- Source material
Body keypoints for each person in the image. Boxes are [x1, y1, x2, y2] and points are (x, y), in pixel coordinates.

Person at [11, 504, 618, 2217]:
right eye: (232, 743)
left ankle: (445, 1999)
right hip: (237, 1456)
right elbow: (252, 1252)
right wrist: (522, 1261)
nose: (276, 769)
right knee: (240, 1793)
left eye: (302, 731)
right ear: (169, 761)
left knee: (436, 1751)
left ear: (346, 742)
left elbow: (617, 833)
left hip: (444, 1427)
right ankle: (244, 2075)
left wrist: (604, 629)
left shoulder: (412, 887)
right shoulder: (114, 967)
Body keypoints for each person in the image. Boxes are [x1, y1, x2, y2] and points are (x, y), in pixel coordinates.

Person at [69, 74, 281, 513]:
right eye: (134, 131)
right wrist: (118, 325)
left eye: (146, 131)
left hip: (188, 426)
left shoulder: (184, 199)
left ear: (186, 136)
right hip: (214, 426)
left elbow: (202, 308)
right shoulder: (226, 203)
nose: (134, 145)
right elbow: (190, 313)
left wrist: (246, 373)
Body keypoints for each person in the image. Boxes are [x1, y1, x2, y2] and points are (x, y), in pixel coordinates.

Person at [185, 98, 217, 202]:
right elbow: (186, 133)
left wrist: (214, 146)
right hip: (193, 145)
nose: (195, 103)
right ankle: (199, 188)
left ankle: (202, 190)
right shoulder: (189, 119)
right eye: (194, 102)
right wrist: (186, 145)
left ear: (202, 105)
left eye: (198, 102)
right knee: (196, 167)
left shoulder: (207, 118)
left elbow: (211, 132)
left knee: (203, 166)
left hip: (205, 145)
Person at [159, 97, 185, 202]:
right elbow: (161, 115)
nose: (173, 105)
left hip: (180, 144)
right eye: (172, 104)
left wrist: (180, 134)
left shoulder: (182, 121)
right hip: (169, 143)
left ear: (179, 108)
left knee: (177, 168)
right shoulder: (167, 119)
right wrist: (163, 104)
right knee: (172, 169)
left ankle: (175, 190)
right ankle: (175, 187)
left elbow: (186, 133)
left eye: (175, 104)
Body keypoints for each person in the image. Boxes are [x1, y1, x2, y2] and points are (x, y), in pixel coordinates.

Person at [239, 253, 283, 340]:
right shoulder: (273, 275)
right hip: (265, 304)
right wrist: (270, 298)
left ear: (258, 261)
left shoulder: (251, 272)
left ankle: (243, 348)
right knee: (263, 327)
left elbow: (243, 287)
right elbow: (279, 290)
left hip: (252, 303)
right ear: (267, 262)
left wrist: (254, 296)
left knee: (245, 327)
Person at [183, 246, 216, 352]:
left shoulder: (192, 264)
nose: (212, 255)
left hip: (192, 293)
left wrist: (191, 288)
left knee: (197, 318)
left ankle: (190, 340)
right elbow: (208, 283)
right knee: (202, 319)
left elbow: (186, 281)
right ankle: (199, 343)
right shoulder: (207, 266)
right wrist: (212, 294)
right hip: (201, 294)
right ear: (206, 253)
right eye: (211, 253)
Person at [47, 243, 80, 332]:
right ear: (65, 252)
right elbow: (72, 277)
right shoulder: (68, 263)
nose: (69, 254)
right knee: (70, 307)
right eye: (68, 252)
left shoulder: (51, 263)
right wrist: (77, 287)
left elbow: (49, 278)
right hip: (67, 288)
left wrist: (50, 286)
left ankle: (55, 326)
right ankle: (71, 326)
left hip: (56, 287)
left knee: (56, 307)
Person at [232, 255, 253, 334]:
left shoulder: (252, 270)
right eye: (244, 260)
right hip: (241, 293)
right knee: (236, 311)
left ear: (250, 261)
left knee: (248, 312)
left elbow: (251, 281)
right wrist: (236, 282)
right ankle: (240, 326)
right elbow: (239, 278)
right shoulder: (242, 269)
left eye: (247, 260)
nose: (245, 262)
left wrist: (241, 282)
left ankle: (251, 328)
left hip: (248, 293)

- Exercise brief
In your answer, repeat each of the records exactly.

- Exercise output
Body keypoints for each person in the image. Boxes are [x1, y1, x2, y2] and points are (x, y), in pixel coordinates.

Person at [11, 504, 618, 2217]:
right eye: (232, 743)
left ankle: (445, 1999)
right hip: (237, 1456)
right elbow: (252, 1252)
right wrist: (522, 1261)
nose: (276, 769)
right knee: (240, 1793)
left eye: (302, 731)
right ear: (169, 761)
left knee: (436, 1751)
left ear: (346, 742)
left elbow: (617, 833)
left hip: (444, 1427)
right ankle: (244, 2075)
left wrist: (604, 629)
left shoulder: (412, 887)
right shoulder: (114, 967)
Body keypoints for each person in the image. Boxes are [x1, y1, x2, y2] and points are (x, y), in pixel coordinates.

Person at [69, 74, 281, 513]:
right eye: (134, 131)
right wrist: (118, 325)
left eye: (146, 131)
left hip: (188, 426)
left shoulder: (184, 199)
left ear: (186, 136)
right hip: (214, 426)
left elbow: (202, 308)
right shoulder: (226, 203)
nose: (134, 145)
right elbow: (190, 313)
left wrist: (246, 373)
Body keypoints for each person in the image. Boxes are [x1, y1, x2, y2] and points are (x, y), in pixel coordinates.

Person at [185, 98, 217, 202]:
right elbow: (186, 133)
left wrist: (214, 146)
right hip: (193, 145)
nose: (195, 103)
right ankle: (199, 188)
left ankle: (202, 190)
right shoulder: (189, 119)
right eye: (194, 102)
right wrist: (186, 145)
left ear: (202, 105)
left eye: (198, 102)
right knee: (196, 167)
left shoulder: (207, 118)
left elbow: (211, 132)
left knee: (203, 166)
left hip: (205, 145)
Person at [159, 97, 185, 202]:
right elbow: (161, 115)
nose: (173, 105)
left hip: (180, 144)
right eye: (172, 104)
left wrist: (180, 134)
left shoulder: (182, 121)
right hip: (169, 143)
left ear: (179, 108)
left knee: (177, 168)
right shoulder: (167, 119)
right wrist: (163, 104)
right knee: (172, 169)
left ankle: (175, 190)
right ankle: (175, 187)
left elbow: (186, 133)
left eye: (175, 104)
Body keypoints for each person in the image. Boxes are [x1, y1, x2, y2] and points are (x, y), in pixel coordinates.

Person at [239, 253, 283, 340]:
right shoulder: (273, 275)
right hip: (265, 304)
right wrist: (270, 298)
left ear: (258, 261)
left shoulder: (251, 272)
left ankle: (243, 348)
right knee: (263, 327)
left elbow: (243, 287)
right elbow: (279, 290)
left hip: (252, 303)
right ear: (267, 262)
left wrist: (254, 296)
left knee: (245, 327)
Person at [183, 246, 216, 352]:
left shoulder: (192, 264)
nose: (212, 255)
left hip: (192, 293)
left wrist: (191, 288)
left knee: (197, 318)
left ankle: (190, 340)
right elbow: (208, 283)
right knee: (202, 319)
left elbow: (186, 281)
right ankle: (199, 343)
right shoulder: (207, 266)
right wrist: (212, 294)
right hip: (201, 294)
right ear: (206, 253)
right eye: (211, 253)
Person at [47, 243, 80, 332]:
right ear: (65, 252)
right elbow: (72, 277)
right shoulder: (68, 263)
nose: (69, 254)
right knee: (70, 307)
right eye: (68, 252)
left shoulder: (51, 263)
right wrist: (77, 287)
left elbow: (49, 278)
right hip: (67, 288)
left wrist: (50, 286)
left ankle: (55, 326)
right ankle: (71, 326)
left hip: (56, 287)
left knee: (56, 307)
Person at [232, 255, 253, 334]:
left shoulder: (252, 270)
right eye: (244, 260)
right hip: (241, 293)
right knee: (236, 311)
left ear: (250, 261)
left knee: (248, 312)
left elbow: (251, 281)
right wrist: (236, 282)
right ankle: (240, 326)
right elbow: (239, 278)
right shoulder: (242, 269)
left eye: (247, 260)
nose: (245, 262)
left wrist: (241, 282)
left ankle: (251, 328)
left hip: (248, 293)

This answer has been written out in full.